I watched something
pretty amazing on TV last night – gestalt Pong. The footage was of a
demonstration, or experiment, run by a computer graphics specialist, Loren
Carpenter. Five thousand people file into a conference room; on each chair they
find a little paddle, red on one side, green on the other. At the back of the
room a camera linked to computers scans the crowd and monitors the position of each
paddle, and whether the person holding it has it displaying its red or green face.

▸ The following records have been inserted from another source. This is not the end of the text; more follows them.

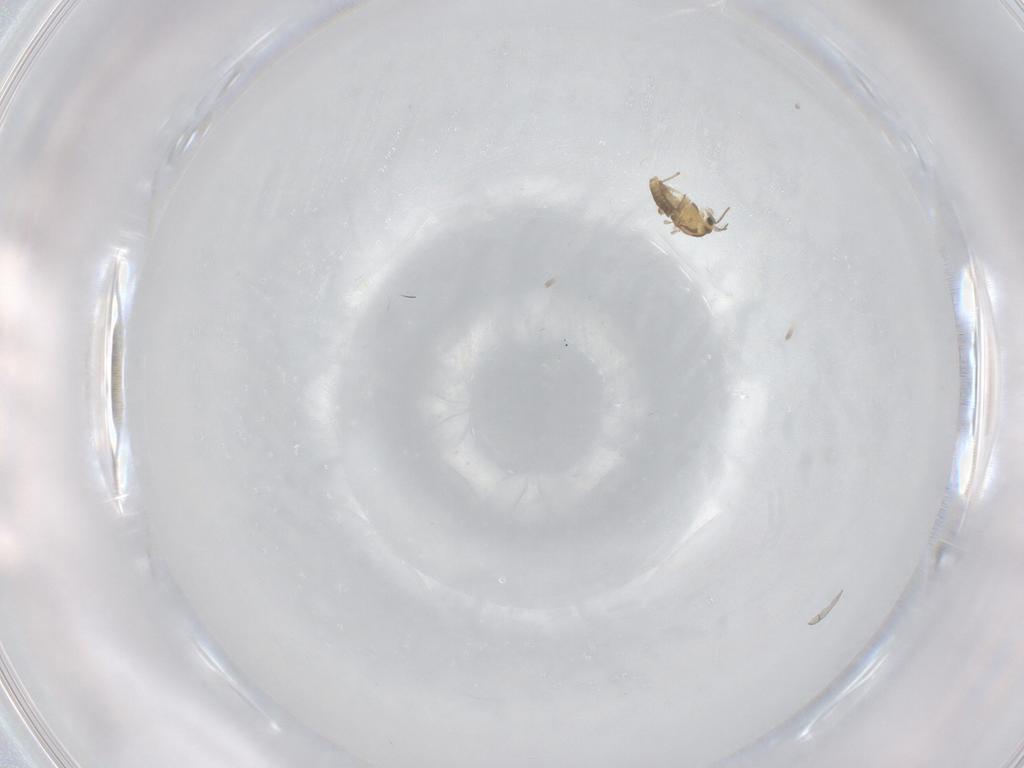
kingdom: Animalia
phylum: Arthropoda
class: Insecta
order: Diptera
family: Chironomidae
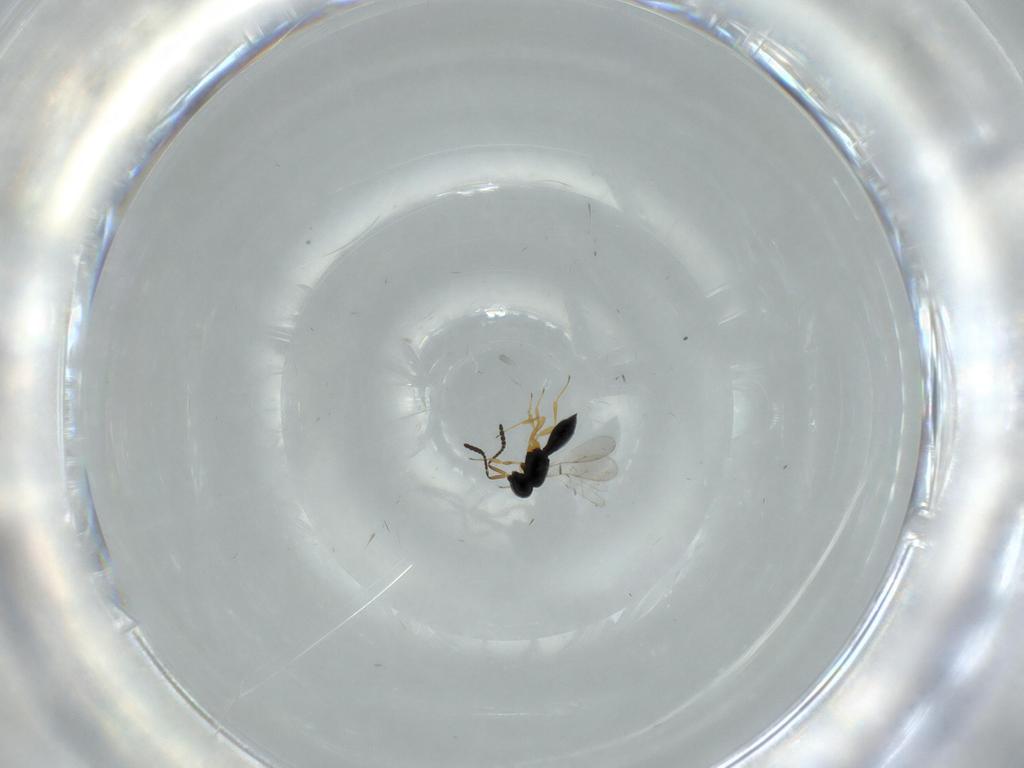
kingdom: Animalia
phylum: Arthropoda
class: Insecta
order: Hymenoptera
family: Scelionidae
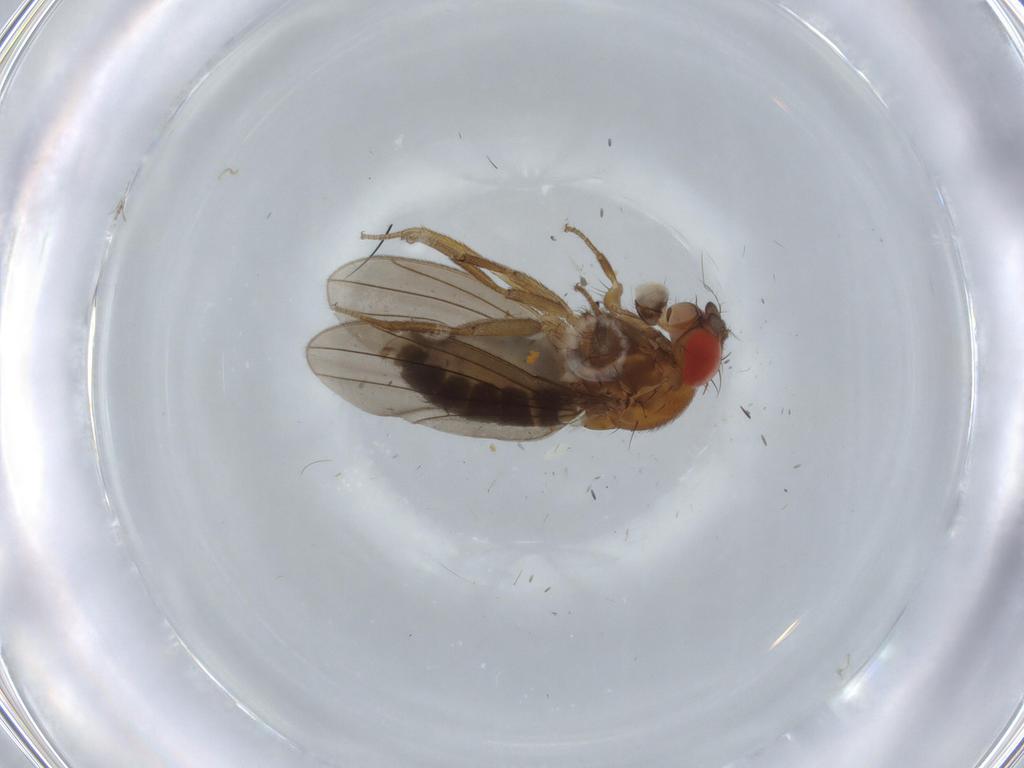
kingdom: Animalia
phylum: Arthropoda
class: Insecta
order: Diptera
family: Drosophilidae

At first this information is simply translated into a red or green pixel on a
screen in front of the participants, by flipping one’s paddle back and forth
each person can locate ‘their’ pixel on-screen. Then, with nothing more than a
request for the number 5, everyone flips their paddle based on their position and,
with a little experimentation, the number resolves itself. With a little
practice the participants can bring up any shape or figure requested extremely
quickly, all with no planning or organisation.
Things get freaky when
a game of Pong is put on the screen. The crowd is dived into left and right; displaying
the red side of your paddle ‘votes’ to move the Pong bat upwards, displaying
green is a ‘vote’ to move the virtual bat down. But if all the participants on
one side show red the bat moves up extremely quickly to the top of the screen -
a mixture of green and red is required to move the bat with more finesse. None
of this is explained. Loren has simply put up a game of Pong and said “folks on
the left of the auditorium control the left bat; folks on the right control the
right bat. Go!” Thirty seconds later the crowd is playing an increasingly quick
and skillful game of Pong.
Flocking patterns can
be simulated with simple rules, but what is the rule that governs the Pong
players? A small percentage of the group unknowingly reversing the directions
(believing that, by displaying the red side of their paddle they are moving the
Pong bat down, when in fact they are voting to move it up) providing the
balance to move the bat more fluidly? This seems less likely than the more
unlikely explanation – that two ‘mob intelligences’ are somehow playing the
game. Awesome.
Related (and
unverified) folklore….
-
a swarm of
bees is as intelligent as a dog
-
the part
of the brain that causes you to yawn when you see someone else yawn is the same
part that is involved in the flocking of birds
1 comment:
I read that reactive yawning is self defence mechanism in the brain responding to a perceived fear of suffocation.
When you see someone yawn the brain (either wrongly or for an unknown reason) interprets it as a gasp for air. It therefore triggers a gasp mechanism - just in case this is actually the case.